Ishikawa capital boasts more than a spectacular location. Set between the Sai and Asano rivers and bordered by the Japan Alps, the Hakusan National park and Noto Peninsula National Park, Kanazawa looks at the Sea of Japan as a guard, keeping a close eye on its territories. Natural beauty is the main treasure of Ishikawa capital, though it never decreases the value of masterpieces, created by the Japanese people centuries ago. For a long time Ishikawa capital has been known as Kaga, the name that is still applied to Kanazawa's exclusive crafts, such as lacquer ware and silk dyeing, and its well-known cuisine. Today, Kanazawa (that means "golden marsh") is still the richest province in Japan, producing approximately five million bushels of rice annually.
As for Kanazawa's architectural and historic heritage, it remains carefully preserved and comprises a unique set of temples, shrines and castles. The Oyama-jinja Shrine is one of the most interesting ancient historical monuments. Dedicated to Lord Toshiie Maeda, the shrine was founded in 1599 on the Mount Utatsu. The Dutch architect Holtman finished the building of the shrine in 1875 and for many years it has functioned as a lighthouse; sailors can see it from the Sea of Japan. The outstanding characteristics of the shrine include a three-story gate (a cultural asset), as well as stained glass windows.
Ishikawa mon Gate of the Kanazawa Castle serves as a symbol of Kanazawa as a castle town. The gate is called "Ishikawa", since it looks out over the Ishikawa district. It has two towers and several smaller gates, all of which survived during the Meiji era fire that burned down the castle.

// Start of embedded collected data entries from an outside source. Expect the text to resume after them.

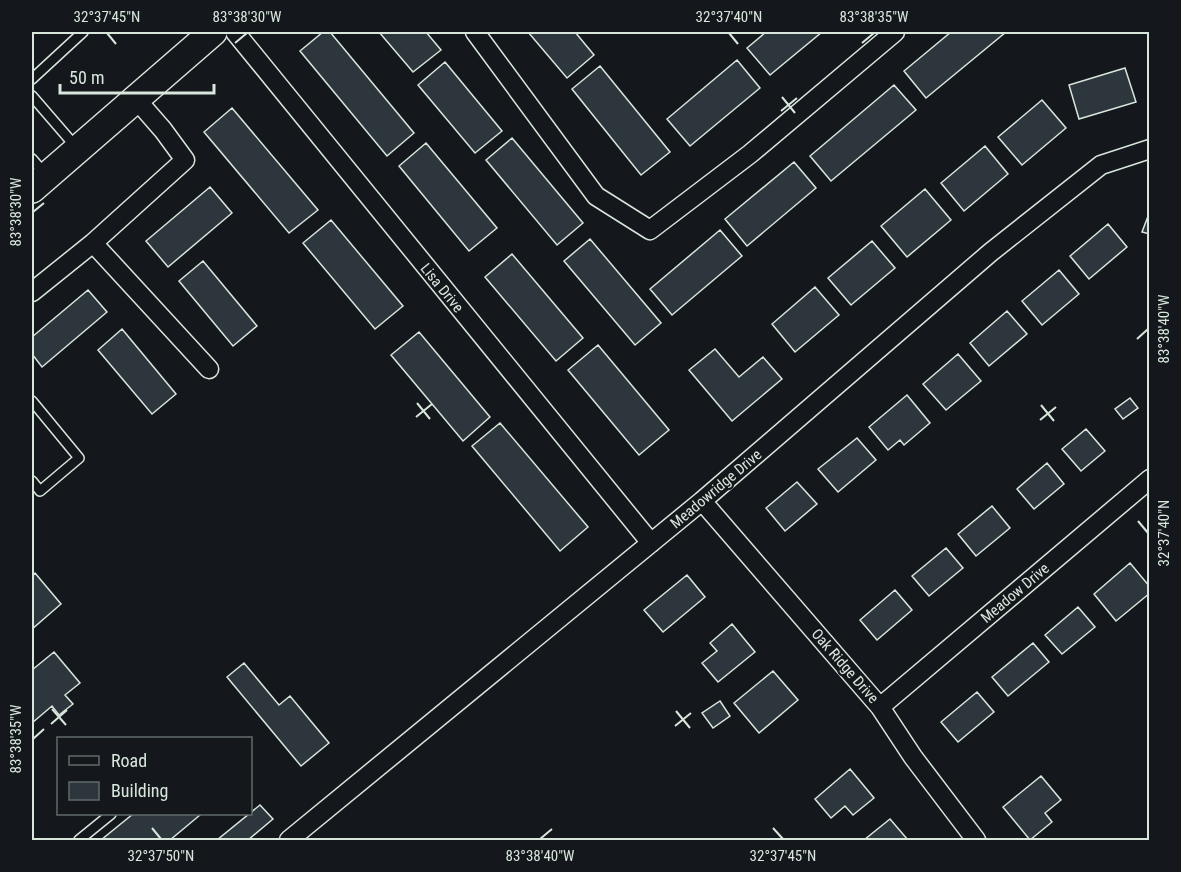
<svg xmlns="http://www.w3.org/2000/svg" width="1181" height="872" font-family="'Roboto Condensed',sans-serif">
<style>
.building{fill:#2c363c;stroke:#d8e6dc;stroke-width:1.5}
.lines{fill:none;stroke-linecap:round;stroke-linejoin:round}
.lane-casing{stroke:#d8e6dc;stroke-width:12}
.street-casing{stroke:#d8e6dc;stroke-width:21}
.secondary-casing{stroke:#d8e6dc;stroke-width:30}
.lane{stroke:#14181c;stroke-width:9}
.street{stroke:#14181c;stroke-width:18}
.secondary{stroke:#14181c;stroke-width:27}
.ticks{fill:none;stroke:#d8e6dc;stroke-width:2}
.labels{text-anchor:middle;stroke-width:4.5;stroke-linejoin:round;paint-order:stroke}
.street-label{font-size:15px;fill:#d8e6dc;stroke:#14181c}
.neatline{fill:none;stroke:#d8e6dc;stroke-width:2}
.ticks-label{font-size:15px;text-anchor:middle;fill:#d8e6dc}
</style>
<rect width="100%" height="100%" fill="#14181c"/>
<path class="building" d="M323,32H330L414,133L387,156L300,51Z
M379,32H426L441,50L413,72Z
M528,32H575L594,55L567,78Z
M766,32H822L770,75L747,48Z
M951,32H1006L926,98L904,71Z
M737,60L760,88L690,146L667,119Z
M445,62L502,131L475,153L418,85Z
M600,66L670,152L641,175L572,89Z
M1125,68L1136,102L1079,119L1069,85Z
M894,85L916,110L831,181L810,156Z
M1042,100L1066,128L1022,165L998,137Z
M232,108L318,210L289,233L204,132Z
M512,138L583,223L557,245L486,160Z
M426,143L497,228L469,251L399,166Z
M985,146L1008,174L964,211L941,183Z
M794,162L816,188L747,246L725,219Z
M210,187L232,213L168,267L146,241Z
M925,189L951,220L907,257L881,226Z
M1150,211V234L1142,232Z
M331,220L403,306L375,329L303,243Z
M1108,224L1127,247L1089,279L1070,256Z
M720,230L742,256L672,315L650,289Z
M590,239L661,323L635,345L564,261Z
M872,241L895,268L851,305L828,278Z
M512,254L583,338L556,361L485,277Z
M203,261L257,326L233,346L179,281Z
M1059,270L1079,294L1042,325L1022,301Z
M815,287L839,315L795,352L772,324Z
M88,290L107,312L42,367L32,354V337Z
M1007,311L1027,334L989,366L970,343Z
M122,329L176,394L152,414L98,350Z
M419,332L490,417L463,441L391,355Z
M598,345L669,430L639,455L568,370Z
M715,349L739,377L763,357L782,379L732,421L689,370Z
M958,354L981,381L946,410L923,384Z
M907,395L930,423L904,445L900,440L888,450L869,427Z
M1130,398L1138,408L1123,419L1115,409Z
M500,423L588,527L560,551L472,446Z
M1086,429L1105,451L1081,471L1062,449Z
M857,438L876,460L838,492L818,469Z
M1047,463L1064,484L1034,509L1017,489Z
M797,482L817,504L785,531L766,508Z
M992,506L1010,528L976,556L958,534Z
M946,548L963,568L929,596L912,576Z
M1130,563L1150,587V593L1116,621L1094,594Z
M35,573L61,604L32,629V576Z
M687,575L705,597L663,632L644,610Z
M895,590L912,610L877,640L860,620Z
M1078,607L1095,627L1062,654L1045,635Z
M732,624L755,652L718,682L702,663L717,651L710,643Z
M1033,643L1049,662L1008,696L992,677Z
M54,652L80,683L65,695L73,704L59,715L52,706L32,723V670Z
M244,663L279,705L290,696L329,743L301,766L227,677Z
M773,671L798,700L759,733L734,703Z
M977,692L994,712L958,742L941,722Z
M720,701L730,716L713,728L702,713Z
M850,769L874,798L853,815L845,806L831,818L815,799Z
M1041,776L1061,800L1045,813L1052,822L1030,840L1003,807Z
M260,805L273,819L248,840H217Z
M133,814H199L200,815L170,840H101Z
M890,819L908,840H864Z"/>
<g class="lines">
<g class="lane-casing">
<path id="lane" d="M32,79L83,32
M32,96L76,147
M32,159L45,174
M32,401L79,458L40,491L32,481
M79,840L111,814"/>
</g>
<g class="street-casing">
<path id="street" d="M235,32L651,543
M475,32L596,196L650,230L750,154L895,32
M93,243L209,369
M32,292L93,243L185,160L163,130L136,99
M702,501L880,707L913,757L976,840
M880,707L1150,479
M289,840L702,501L991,252L1101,165L1150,149"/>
</g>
<g class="secondary-casing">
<path id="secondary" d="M32,189L213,32"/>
</g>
<use href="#lane" class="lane"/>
<use href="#street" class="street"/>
<use href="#secondary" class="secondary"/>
</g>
<path class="ticks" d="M107,33L116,44M729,33L738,44M235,43L247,33M862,43L874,33M782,97L795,113M781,111L797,98M33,212L44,203M1137,339L1148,329M417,403L430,419M1041,405L1054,421M416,417L432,404M1040,420L1056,407M1138,521L1148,533M52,709L66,725M676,711L690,728M51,724L67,710M675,726L691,713M33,739L44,729M152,828L161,839M773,828L783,839M540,839L552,829"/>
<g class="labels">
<g class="street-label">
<text transform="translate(442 288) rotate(51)" y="5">Lisa Drive</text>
<text transform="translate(716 489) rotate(-40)" y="5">Meadowridge Drive</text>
<text transform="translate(1015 593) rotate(-40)" y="5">Meadow Drive</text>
<text transform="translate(845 666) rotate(49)" y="5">Oak Ridge Drive</text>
</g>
</g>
<rect width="1181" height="872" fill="none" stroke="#14181c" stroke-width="66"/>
<rect x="57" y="737" width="195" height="78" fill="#14181c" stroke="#626a69" stroke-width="1.5"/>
<rect x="69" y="756" width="30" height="9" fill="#14181c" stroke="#626a69" stroke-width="1.5"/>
<text x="111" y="767" font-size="18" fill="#d8e6dc">Road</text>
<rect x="69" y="782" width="30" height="18" fill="#2c363c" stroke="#626a69" stroke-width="1.5"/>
<text x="111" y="797" font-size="18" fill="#d8e6dc">Building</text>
<path d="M60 84v9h154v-9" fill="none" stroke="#d8e6dc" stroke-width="3"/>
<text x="69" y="84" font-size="18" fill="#d8e6dc" stroke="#14181c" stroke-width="4.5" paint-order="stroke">50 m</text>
<rect x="33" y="33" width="1115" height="806" class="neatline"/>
<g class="ticks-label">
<text x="107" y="22">32°37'45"N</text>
<text x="247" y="22">83°38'30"W</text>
<text x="729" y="22">32°37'40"N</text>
<text x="874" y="22">83°38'35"W</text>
<text transform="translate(16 212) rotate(-90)" y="5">83°38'30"W</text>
<text transform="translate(1164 329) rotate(-90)" y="5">83°38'40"W</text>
<text transform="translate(1164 533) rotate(-90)" y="5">32°37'40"N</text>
<text transform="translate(16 739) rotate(-90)" y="5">83°38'35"W</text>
<text x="161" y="861">32°37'50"N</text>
<text x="540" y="861">83°38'40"W</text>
<text x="783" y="861">32°37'45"N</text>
</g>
</svg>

If you are interested in the Japanese performing arts, do not neglect a visit to the Ishikawa Prefectural Noh Theater. The roof of the theater resembles a Shinto shrine, while the stage at this theater is distinctive, as the building material is entirely the Japanese cypress. Kanazawa's Noh performances, particularly those of the Kaga Hosho School, gain a continuous national recognition.
The capital of Ishikawa also features a one hundred-year-old former geisha house in the Higashi Geisha District across the Assano River out from central Kanazawa. Nearby, there is the Yougetsu Minshuku, where you can accommodate for the sake of the Japanese atmosphere and style. The Minshuku preserves a look and feel of a nineteenth century Japanese traditional inn with its two-story wooden facades and an original Japanese interior.
The Kanazawa's Myoryuji Temple or ninja dera is an amazing sample of traditional Zen architecture with hidden doors, escape routes and passageways. The temple with all those intricacies served as a secret refuge for the local governors for the case of an external threat.
Kanazawa offers much to see, but one more peculiarity of Ishikawa capital for its visitors to experience is its traditional cuisine, well-known throughout Japan. Try jumbo shrimp, Kanazawa's seafood specialty, while sushi and sashimi are worth experiencing too.
As you know much, but yet not everything about the capital of Ishikawa, it is important to see everything with your own eyes.